Critical Memcached SASL Vulnerability Fixed in Version 1.6.42

Memcached functions as a high-performance, multithreaded, event-based key/value cache store designed for distributed systems. Recently, the development team resolved a significant Memcached SASL vulnerability affecting older versions of the software. Specifically, developers discovered two critical timing side-channel flaws within the authentication subsystem. Both issues received a high severity rating with a CVSS score of 8.1. Therefore, administrators must upgrade their active deployments immediately to secure their caching infrastructure.

Understanding the Authentication Risks

To begin with, the first flaw tracks as CVE-2026-47783 and impacts username validation logic. In software versions before 1.6.42, username data for SASL password database authentication exhibits a timing side channel. This happens because a loop exits as soon as the system finds a valid username. Consequently, an attacker can analyze response times to enumerate valid usernames on the system.

Furthermore, the second bug tracks as CVE-2026-47784 and targets the password verification phase. The password data contains a similar timing side channel because the function utilizes standard memcmp operations. As a result, malicious actors can systematically guess passwords byte by byte based on processing delays.

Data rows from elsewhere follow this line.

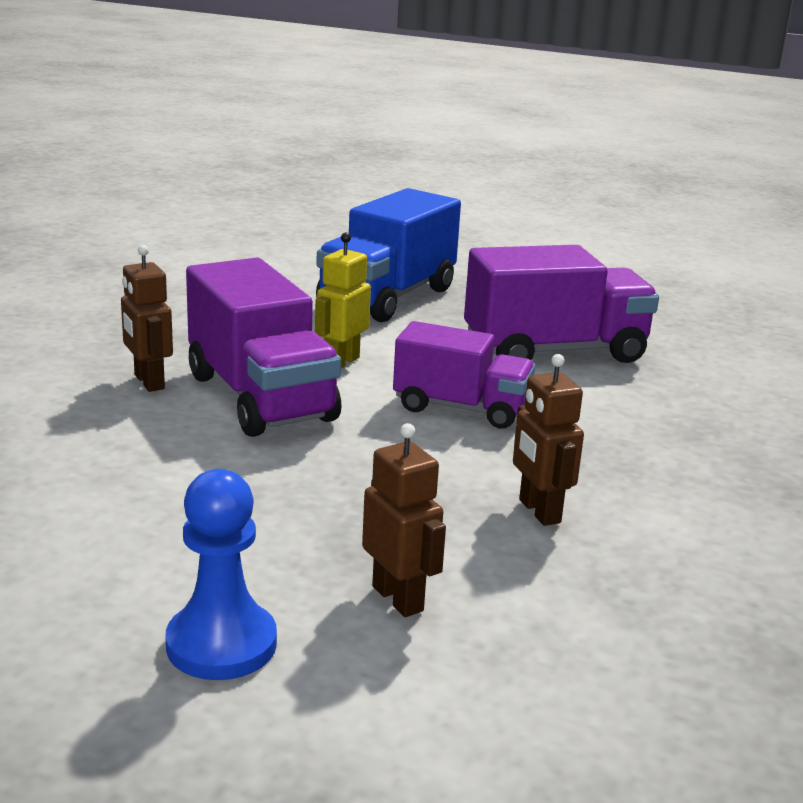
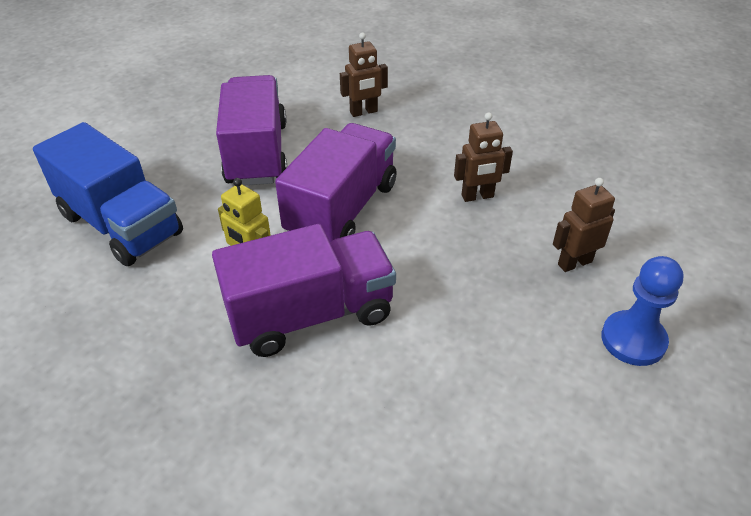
camera: 80 degrees left, 20 degrees up
brown robot [121,245,173,392] -> brown robot moved to [340,33,388,117]
purple truck [393,321,535,428] -> purple truck [275,123,397,243], size x1.51

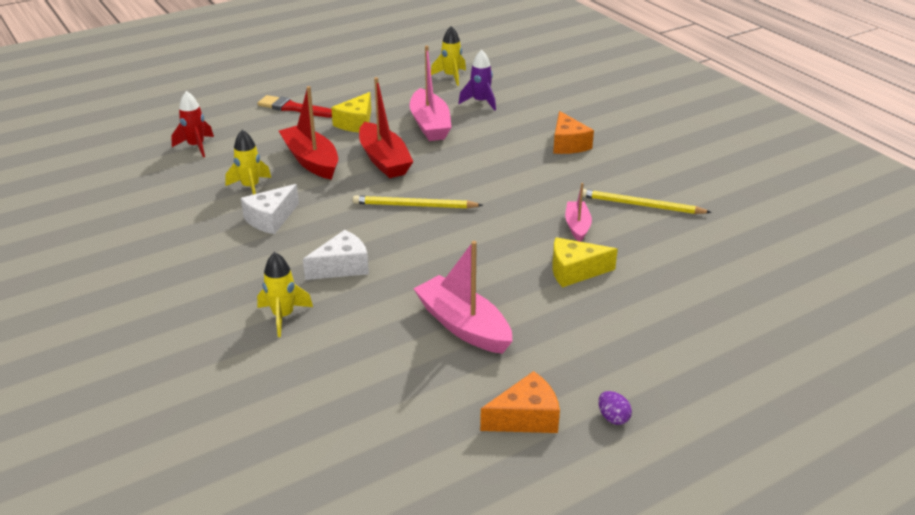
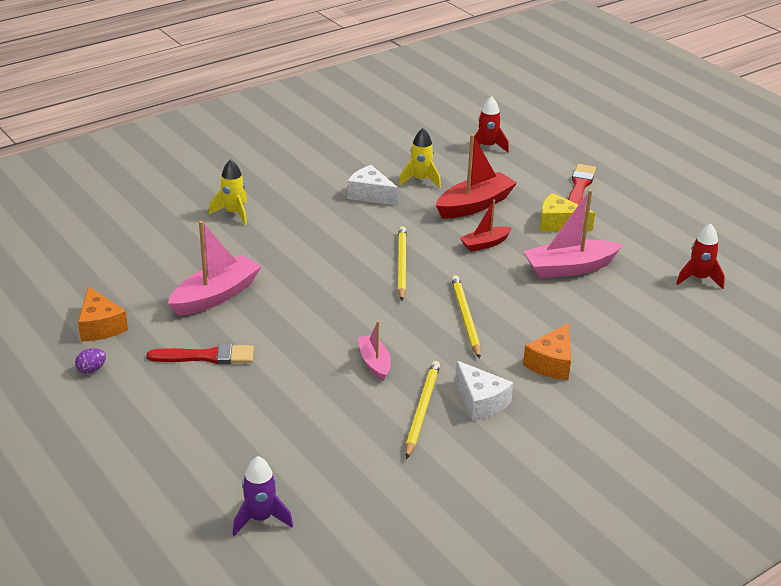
camera: 85 degrees right, 0 degrees up
white cheese [303,230,369,280] -> white cheese moved to [455,361,513,421]
red boat [359,77,413,178] -> red boat [460,200,512,252], size x0.58
yellow rocket [431,26,466,86] -> red rocket [676,223,725,289]
purple rocket [458,50,496,111] -> purple rocket moved to [233,456,293,536]
yellow cheese [552,237,618,288] -> none
orange cheese [553,111,594,154] -> orange cheese turned 45 degrees counterclockwise [523,323,571,380]
pink boat [565,183,592,242] -> pink boat turned 105 degrees counterclockwise [358,321,391,381]
none -> red brush [147,344,254,364]
none -> yellow pencil [451,275,481,359]

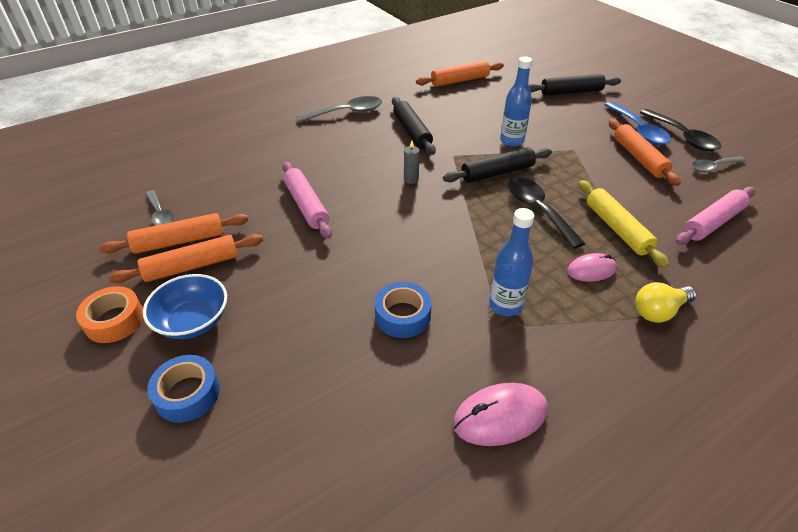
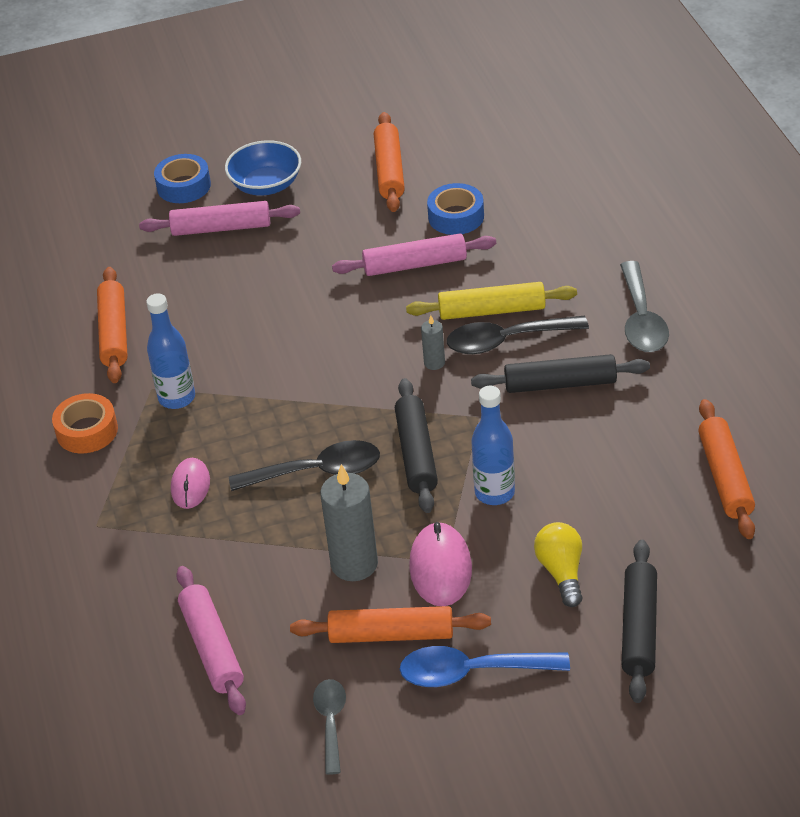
camera: 110 degrees right, 0 degrees up
orange tape [76,286,144,343] -> orange tape moved to [52,393,118,454]
orange rolling pin [109,234,263,283] -> orange rolling pin moved to [97,267,128,383]
grey spoon [145,190,174,226] -> none
blue tape [375,282,431,338] -> blue tape moved to [427,183,484,235]
pink mouse [453,383,548,446] -> pink mouse moved to [409,522,472,606]
yellow rolling pin [579,180,670,268] -> yellow rolling pin moved to [406,282,577,320]
yellow light bulb [635,282,697,323] -> yellow light bulb moved to [534,522,583,607]
black spoon [640,109,721,151] -> black spoon moved to [447,316,589,354]
none -> pink rolling pin [139,201,300,236]
none -> grey candle [320,464,378,581]

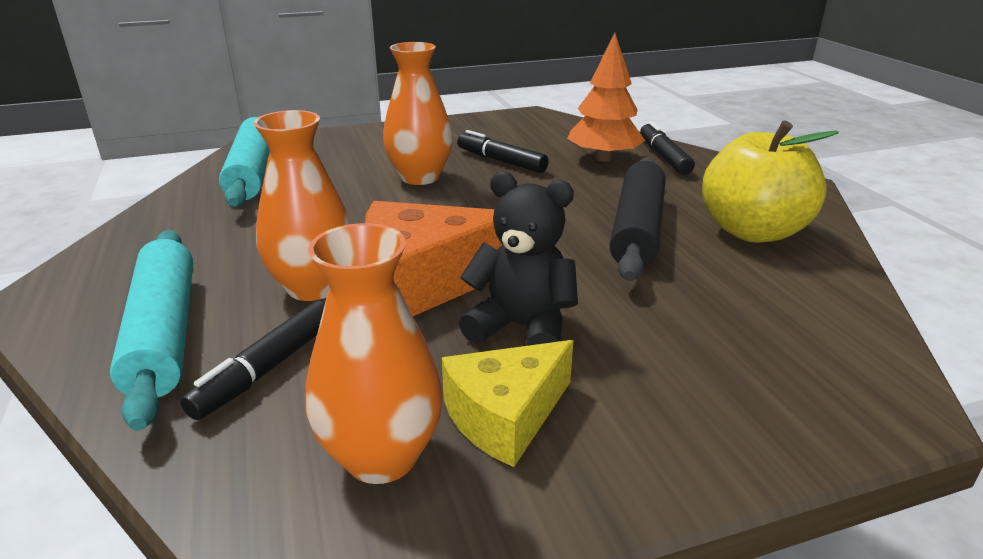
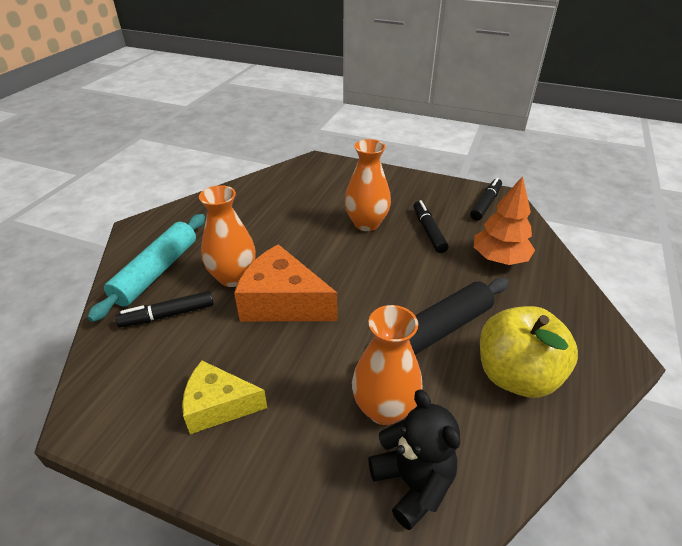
camera: 40 degrees right, 10 degrees up
turquoise rolling pin [219,116,270,207] -> none
orange vase [306,223,443,484] -> orange vase moved to [352,305,423,425]
black teddy bear [459,171,578,346] -> black teddy bear moved to [368,390,460,530]
black marker [640,121,695,175] -> black marker moved to [470,178,502,221]

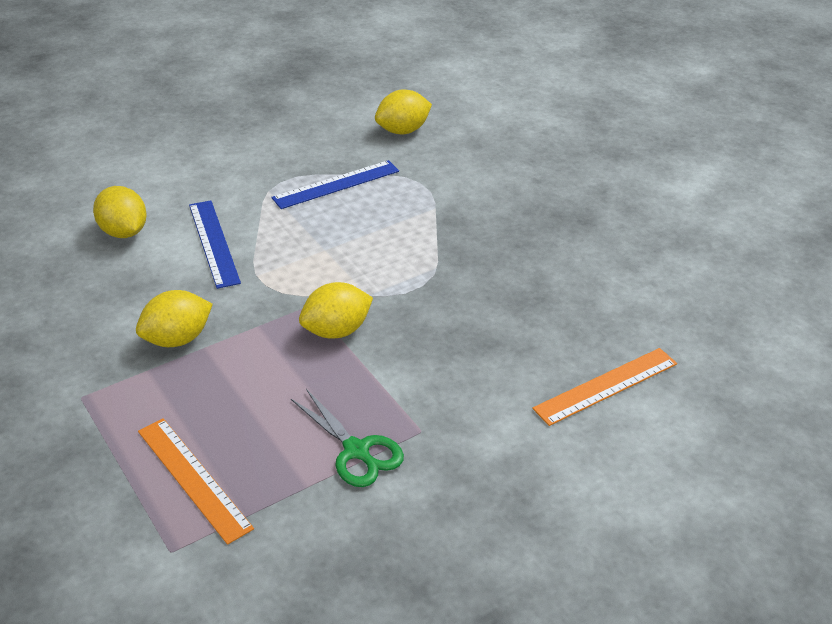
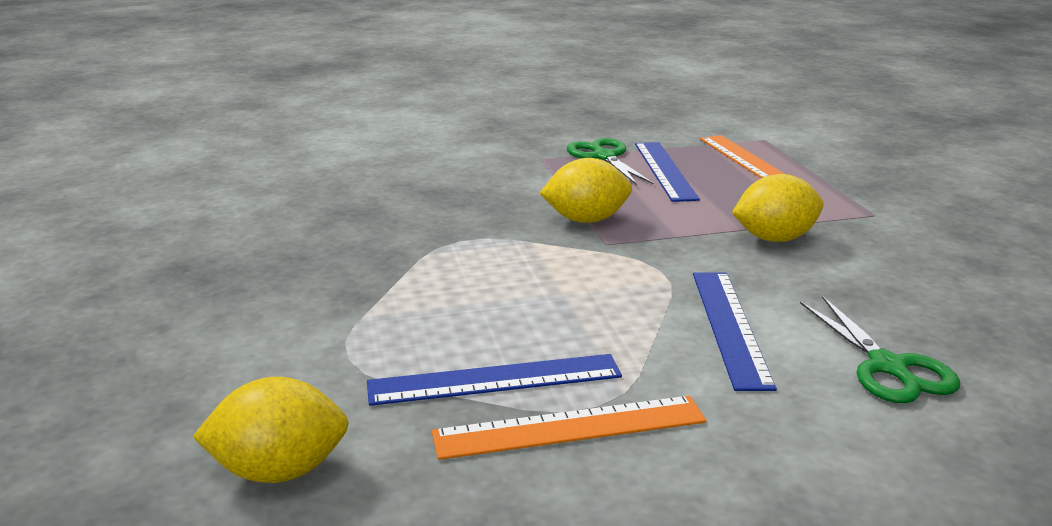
camera: 160 degrees left, 15 degrees down
yellow lemon [93,186,147,238] -> green scissors [800,296,960,403]
orange ruler [532,348,677,426] -> orange ruler moved to [432,396,706,460]
none -> blue ruler [635,142,700,202]

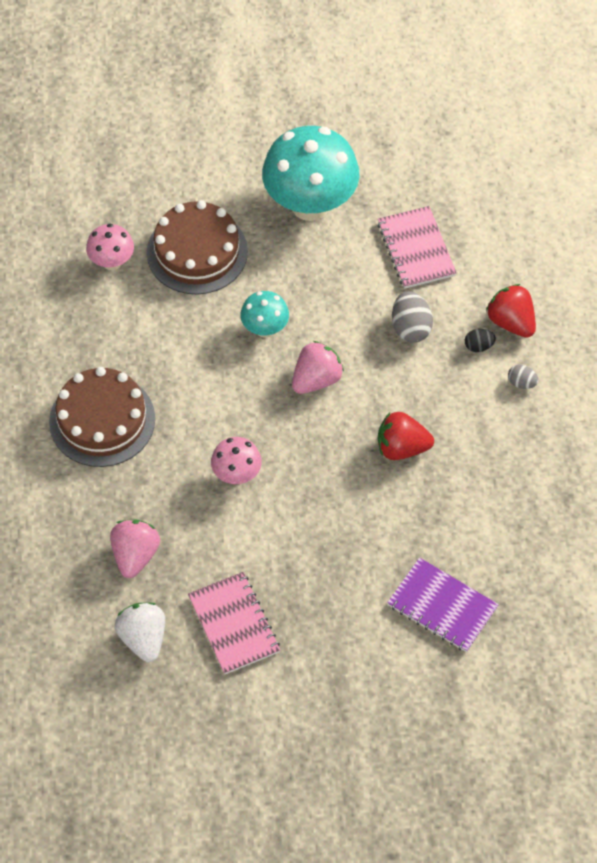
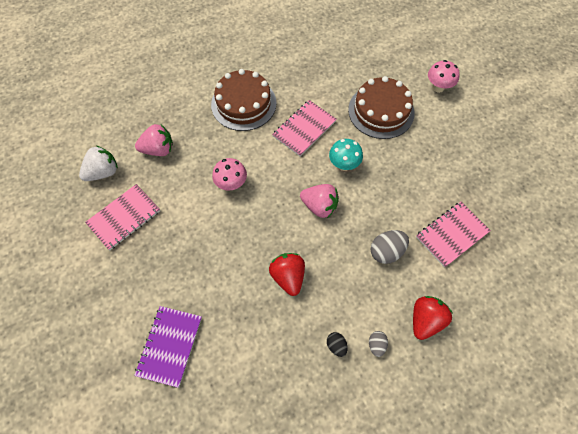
camera: 70 degrees right, 5 degrees up
pink mushroom [86,224,134,270] -> pink mushroom moved to [428,60,460,93]
turquoise mushroom [262,126,360,221] -> none
black egg [465,329,496,352] -> black egg moved to [327,332,347,357]
none -> pink notebook [272,100,337,156]

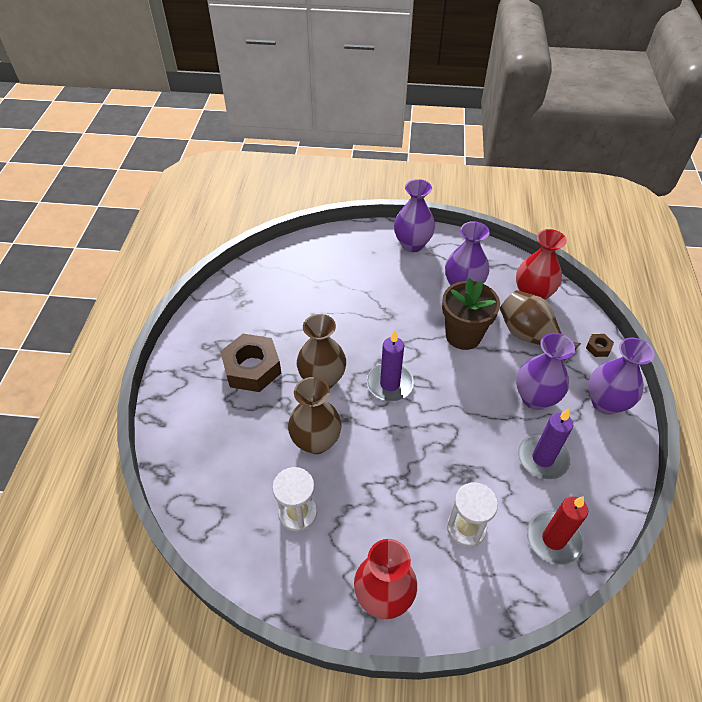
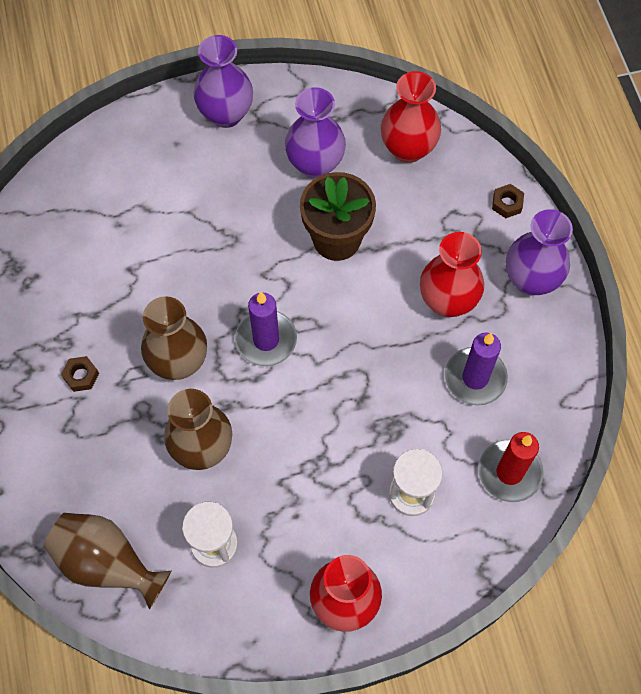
camera: 20 degrees left, 15 degrees up
brown nut [220,334,281,392] -> brown nut [61,356,99,392], size x0.44
brown vase [500,290,581,362] -> brown vase moved to [43,513,172,610]
purple vase [516,333,575,410] -> red vase [420,232,484,317]

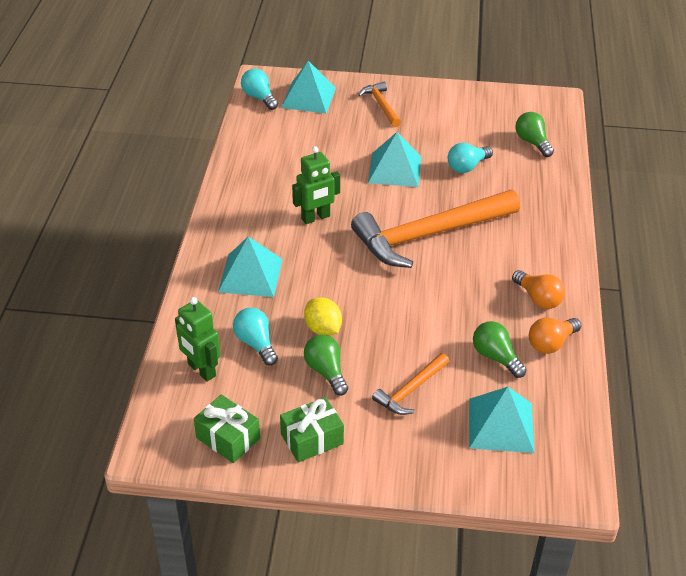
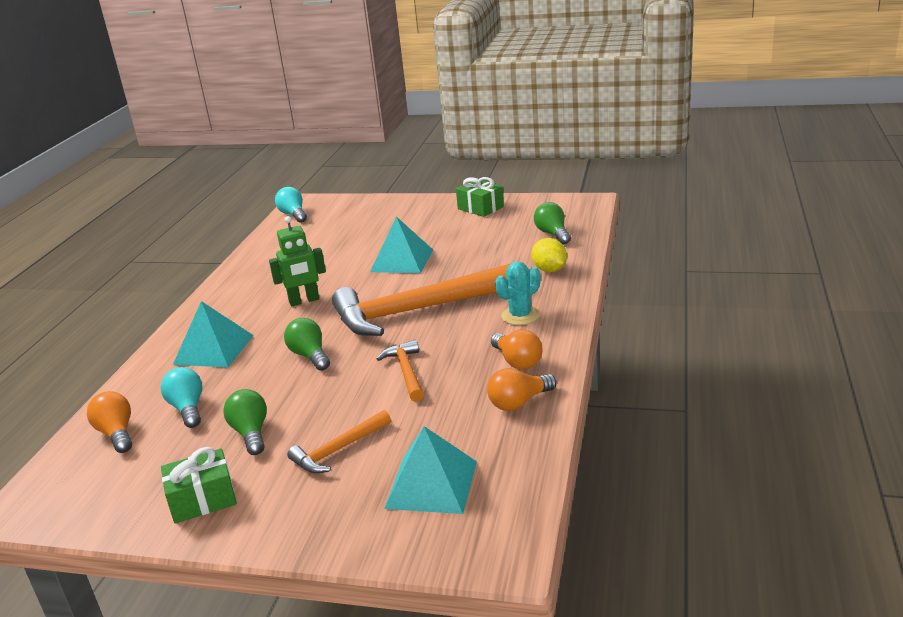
camera: 10 degrees right, 15 degrees down
green robot [175,297,220,382] -> orange light bulb [87,391,132,453]
green gift [194,395,260,463] -> green gift moved to [456,177,504,217]
turquoise pyramid [281,61,336,114] -> none
yellow lemon [304,297,342,336] -> yellow lemon moved to [531,238,567,272]
orange hammer [358,82,401,127] -> orange hammer moved to [377,340,424,402]
turquoise light bulb [448,143,493,173] -> none
green light bulb [473,321,527,378] -> green light bulb moved to [284,318,330,371]
none -> turquoise cactus [495,261,541,325]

Release Notes and Mitigation Steps

Fortunately, the release of Memcached 1.6.42 completely mitigates this dangerous Memcached SASL vulnerability. The new version resolves the timing side-channel bugs during SASL authentication. Additionally, the update delivers several other vital stability and security fixes. For instance, it addresses a signed overflow in bodylen for the binary protocol. It also remedies a data race during authentication reloads and prevents crashes from massive tokens.

In addition, the patch fixes memory underreads when nulling requests and addresses core crashes during slab reassignment. Ultimately, updating to version 1.6.42 ensures your distributed systems remain resilient against unauthorized access. Administrators should deploy this patch immediately across all production nodes.